Brand was not transphobic, according to Malcolm, but extremely denigrating about her position as a sex worker. Brand himself has shared stories of sleeping with sex workers, including an incident when he was 16 on a family holiday, an encounter which was set up by his father. Another incident which Brand wrote about in his memoir, where he smashed a sex worker’s phone against a wall during sex, has also recently resurfaced following the allegations.
Brand’s prank calls have got him into trouble before, too: in 2008, he called a rape crisis helpline while on stage in Northampton, which proved particularly egregious given a spate of recent sexual assaults in the area. The series of sexual assaults appeared to have the same perpetrator and took place within the same alleyway, earning the perpetrator the nickname of “the underpass attacker”. Brand pretended to be submitting a sighting of the attacker and made ‘jokes’ such as, “I’ve had someone come near my underpass”. He later apologised for the incident and said that he was “devastated” that he might have “offended vulnerable people”.

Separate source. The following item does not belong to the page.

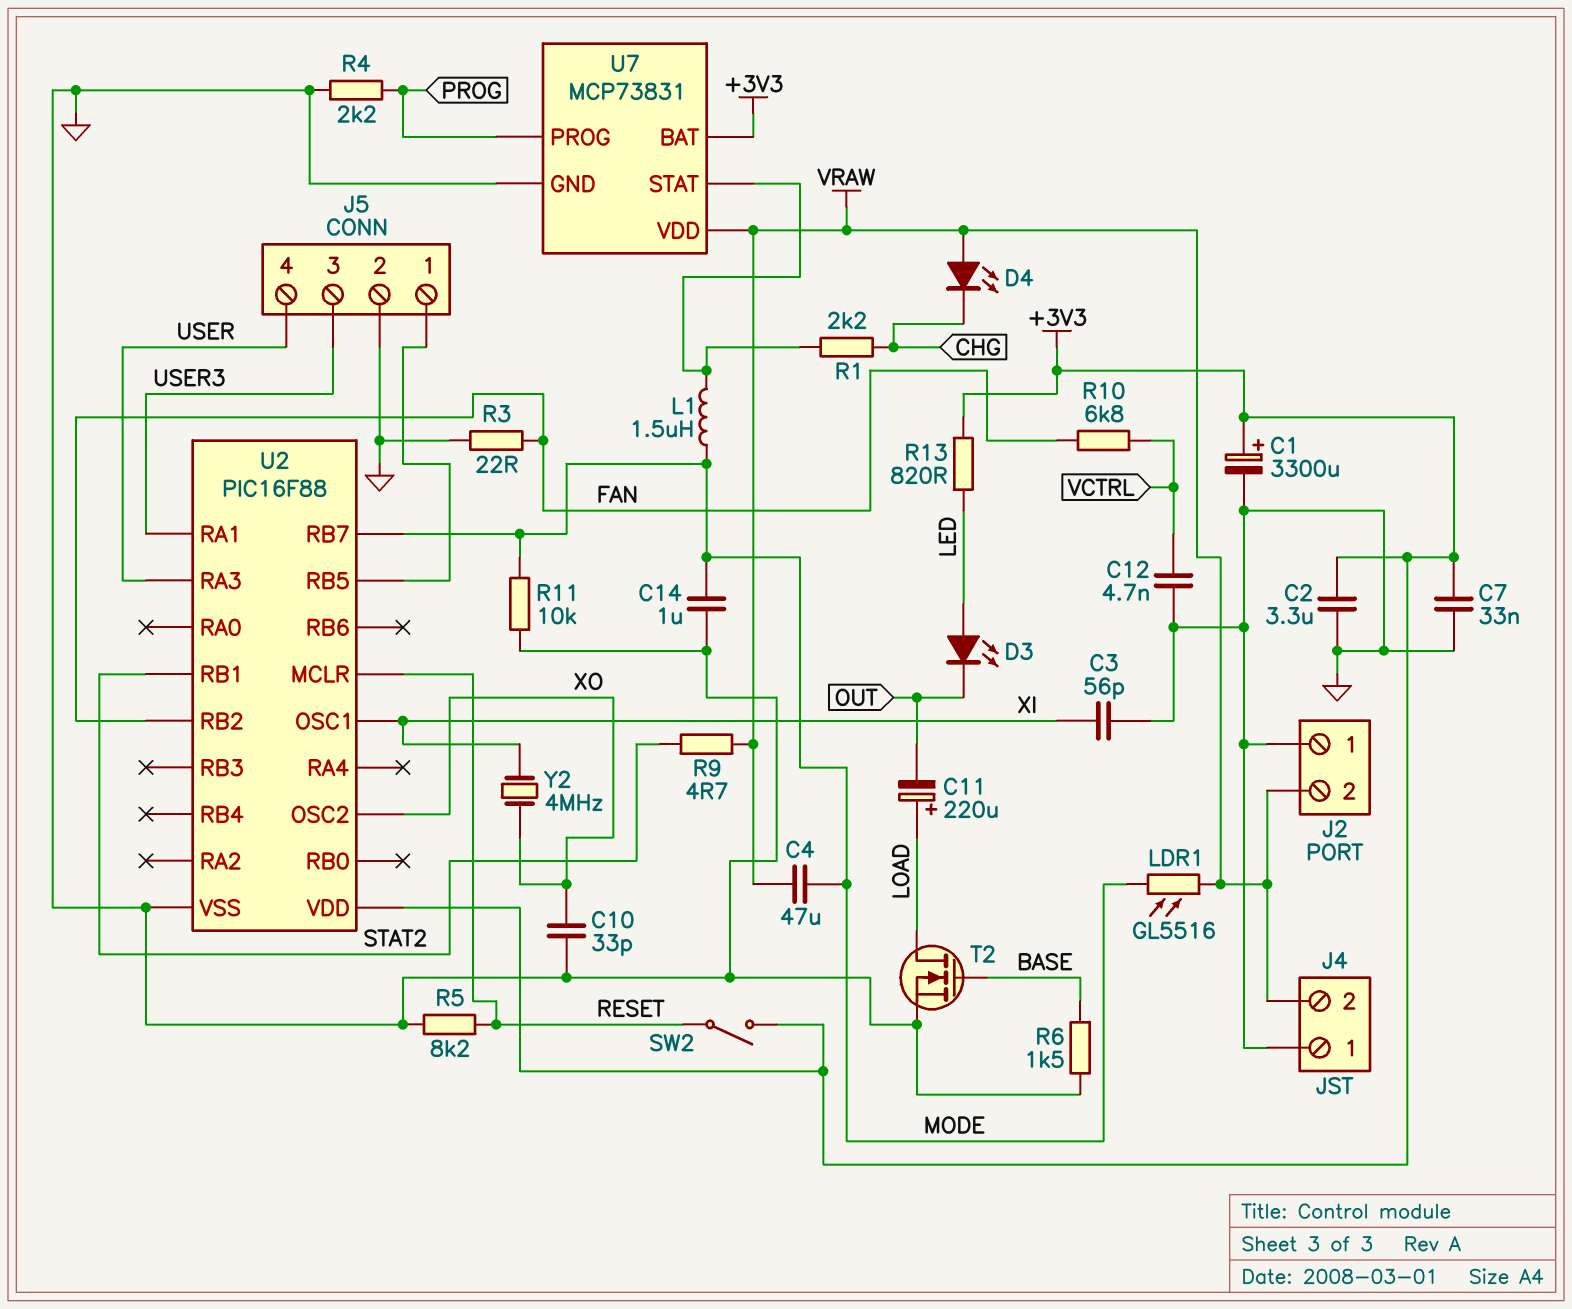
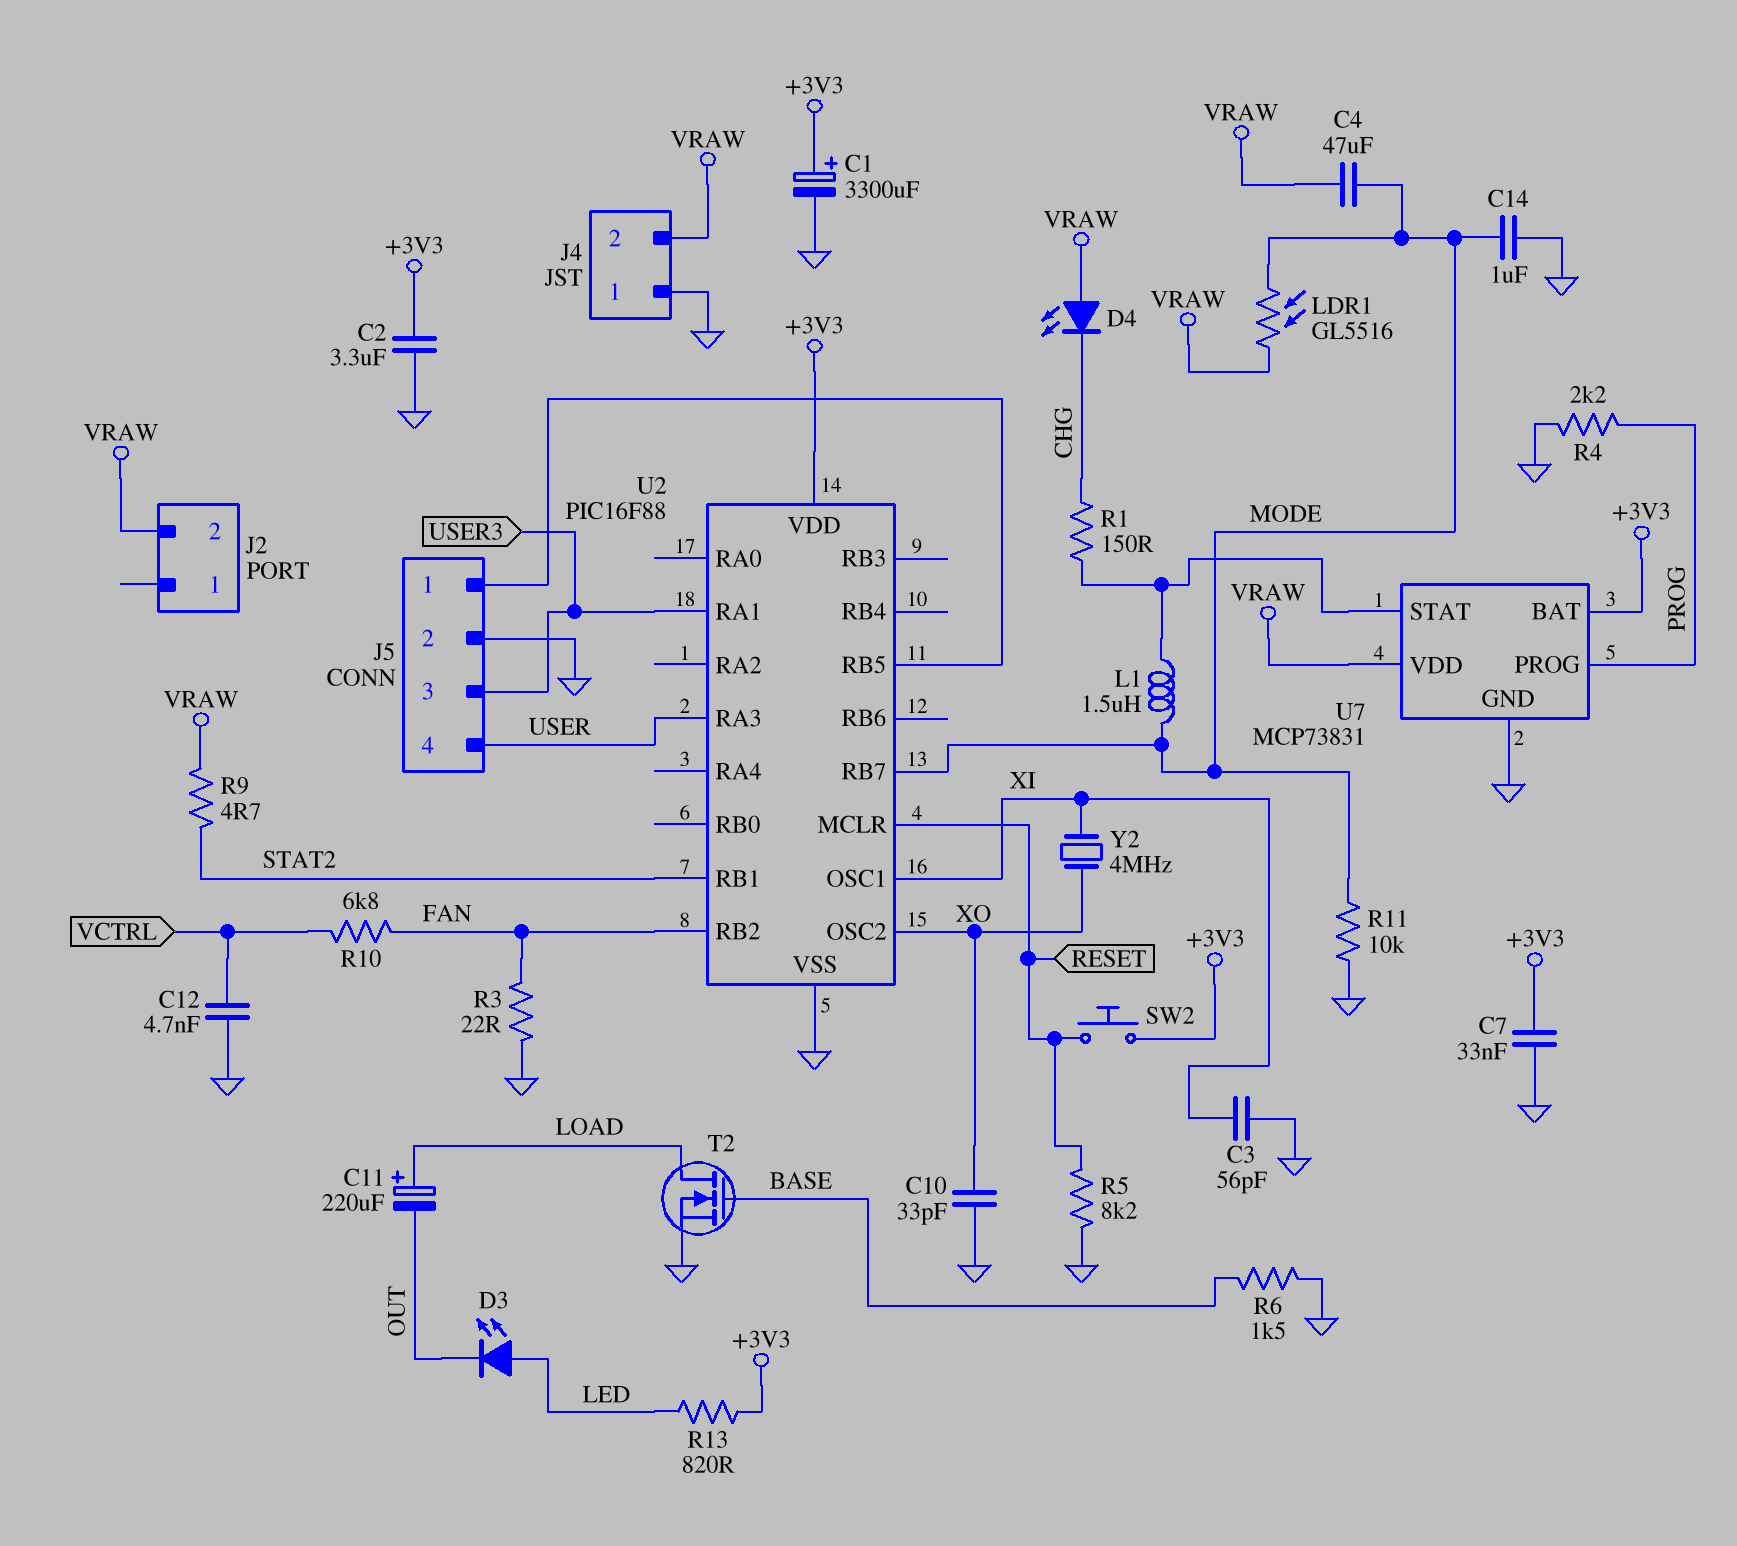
J2 pin 1: GND -> none
R1: 2.2k (CHG, U7/STAT) -> 150 (CHG, U7/STAT)
SW2: switch (+3V3, RESET) -> button (+3V3, RESET)

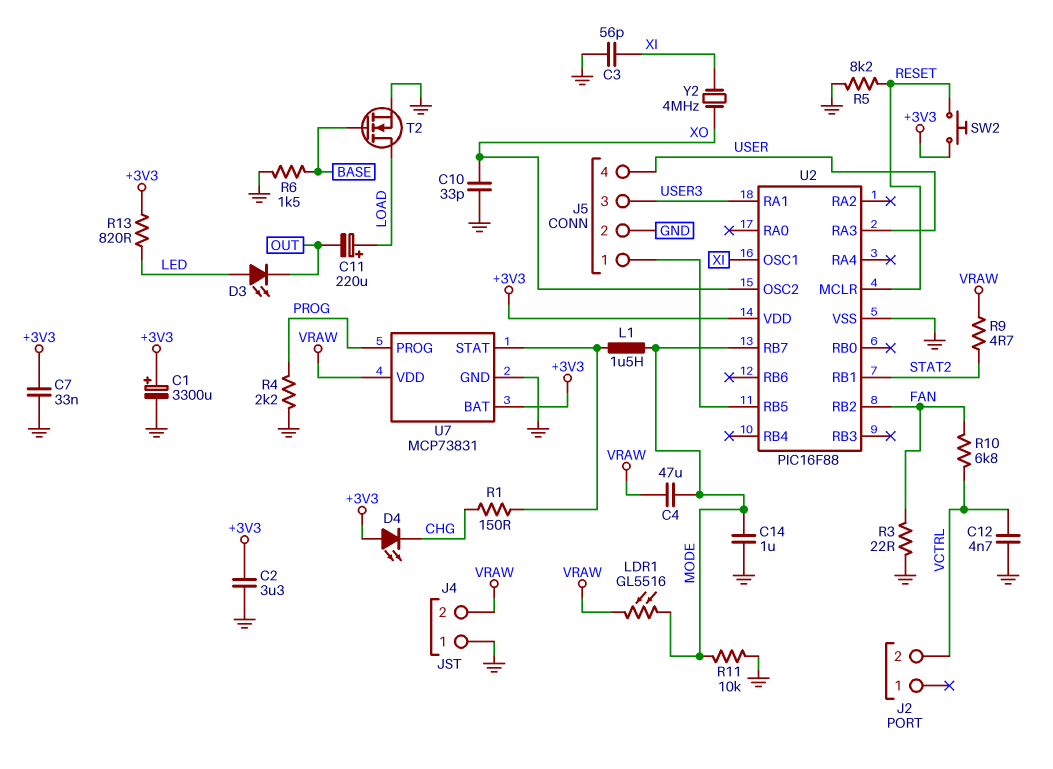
D4: LED (A VRAW, K CHG) -> LED (A +3V3, K CHG)
J2 pin 2: VRAW -> VCTRL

Brand has spoken about his sex addiction at length, though he began to make claims of his “rehabilitation” in 2005, after a stint in a Philadelphia-based sexual recovery facility. Just two years later, he was beckoning women backstage, show after show.
In Brand’s book, published in November 2007, not long after Helen, Matt, Darnell, and Stu saw Brand’s sexually charged performance on stage, he wrote about his stint in rehab, saying he did it “just to shut everyone up, really, and for the same reason that I finally gave up drink and drugs — because my ambition is the most powerful force within me, so once people convinced me that my sexual behaviour might become damaging to my career, I found it easier to think of it as a flaw that needed to be remedied.”
More recently, he paints himself as a family man and has recently lambasted the impact of pornography upon young men. As for the allegations of non-consensual sexual acts, Brand has denied all wrongdoing, saying: “...amidst this litany of astonishing, rather baroque attacks, are some very serious allegations that I absolutely refute.
“These allegations pertain to the time when I was working in the mainstream, when I was in the newspapers all the time, when I was in the movies. And, as I’ve written about extensively in my books, I was very, very promiscuous.
“Now, during that time of promiscuity, the relationships I had were absolutely always consensual."